> _Problem requirements_
Wherever the word "service" appears in the entries, copy the whole line.

Available data section start

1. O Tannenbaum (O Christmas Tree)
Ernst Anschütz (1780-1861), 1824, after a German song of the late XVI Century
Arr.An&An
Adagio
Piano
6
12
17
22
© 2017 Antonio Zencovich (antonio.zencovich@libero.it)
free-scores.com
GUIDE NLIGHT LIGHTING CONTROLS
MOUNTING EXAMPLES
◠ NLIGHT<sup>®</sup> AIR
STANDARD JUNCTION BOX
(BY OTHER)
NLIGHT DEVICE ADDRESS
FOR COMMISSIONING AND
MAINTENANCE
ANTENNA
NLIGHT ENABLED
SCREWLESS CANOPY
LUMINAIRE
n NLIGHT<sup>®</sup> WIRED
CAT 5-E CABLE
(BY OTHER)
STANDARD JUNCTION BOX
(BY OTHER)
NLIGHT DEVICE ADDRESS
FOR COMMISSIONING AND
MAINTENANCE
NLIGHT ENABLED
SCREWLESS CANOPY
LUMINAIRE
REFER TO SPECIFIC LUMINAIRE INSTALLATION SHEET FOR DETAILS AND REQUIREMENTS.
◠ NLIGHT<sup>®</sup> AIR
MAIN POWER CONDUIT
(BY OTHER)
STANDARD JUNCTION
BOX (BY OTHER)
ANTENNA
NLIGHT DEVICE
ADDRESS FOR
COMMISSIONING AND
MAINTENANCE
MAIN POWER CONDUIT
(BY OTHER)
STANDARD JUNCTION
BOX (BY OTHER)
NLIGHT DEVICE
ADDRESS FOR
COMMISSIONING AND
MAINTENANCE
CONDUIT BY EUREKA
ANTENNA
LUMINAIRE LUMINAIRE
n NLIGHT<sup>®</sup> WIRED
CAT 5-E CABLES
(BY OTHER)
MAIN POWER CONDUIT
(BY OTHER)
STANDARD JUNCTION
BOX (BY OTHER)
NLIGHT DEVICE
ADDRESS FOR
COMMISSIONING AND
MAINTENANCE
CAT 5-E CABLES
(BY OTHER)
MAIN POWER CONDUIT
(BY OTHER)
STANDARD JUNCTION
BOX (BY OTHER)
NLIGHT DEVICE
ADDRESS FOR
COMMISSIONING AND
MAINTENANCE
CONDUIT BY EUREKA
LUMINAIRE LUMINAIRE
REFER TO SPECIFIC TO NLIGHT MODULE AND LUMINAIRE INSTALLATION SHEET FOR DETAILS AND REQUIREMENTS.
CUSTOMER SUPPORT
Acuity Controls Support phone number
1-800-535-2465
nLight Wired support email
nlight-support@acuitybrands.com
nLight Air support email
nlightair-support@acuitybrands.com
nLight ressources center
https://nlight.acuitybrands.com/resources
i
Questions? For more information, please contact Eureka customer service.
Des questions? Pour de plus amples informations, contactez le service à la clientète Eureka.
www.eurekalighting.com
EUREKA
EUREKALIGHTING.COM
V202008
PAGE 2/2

Available data section end

> _Exercise result_
Questions? For more information, please contact Eureka customer service.
Des questions? Pour de plus amples informations, contactez le service à la clientète Eureka.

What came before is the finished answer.